Callig _finish_hunting() clears out the bool hunting flag, which means we
don't retry by connection to another mon periodically. Instead, we send
keepalives every 10s. But, since we aren't yet in state HAVE_SESSION, we
don't check that the keepalives are getting responses. This means that an
ill-timed connection reset (say, after we get a MonMap, but before we
finish authenticating) can drop the monc into a black hole that does not
retry.
Instead, we should *only* call _finish_hunting() when we complete the
authentication handshake.
Fixes: #8278
Backport: firefly, dumpling
Signed-off-by: Sage Weil <sage@inktank.com>
Reviewed-by: Joao Eduardo Luis <joao.luis@inktank.com>
(cherry picked from commit
77a6f0aefebebf057f02bfb95c088a30ed93c53f)

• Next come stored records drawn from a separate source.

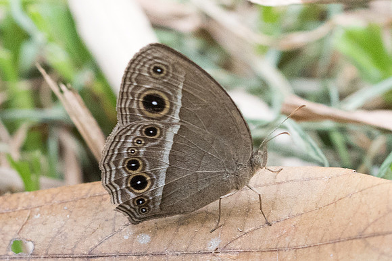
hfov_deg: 2.7
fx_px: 8199
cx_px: 172
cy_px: 195
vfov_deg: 1.8
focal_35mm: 753
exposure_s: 1/640
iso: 1000
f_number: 5
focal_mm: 150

if (!monmap.get_addr_name(cur_con->get_peer_addr(), cur_mon)) {
ldout(cct, 10) << "mon." << cur_mon << " went away" << dendl;
_reopen_session(); // can't find the mon we were talking to (above)
- } else {
- _finish_hunting();
}
map_cond.Signal();
void MonClient::handle_subscribe_ack(MMonSubscribeAck *m)
{
- _finish_hunting();
-
if (sub_renew_sent != utime_t()) {
sub_renew_after = sub_renew_sent;
sub_renew_after += m->interval / 2.0;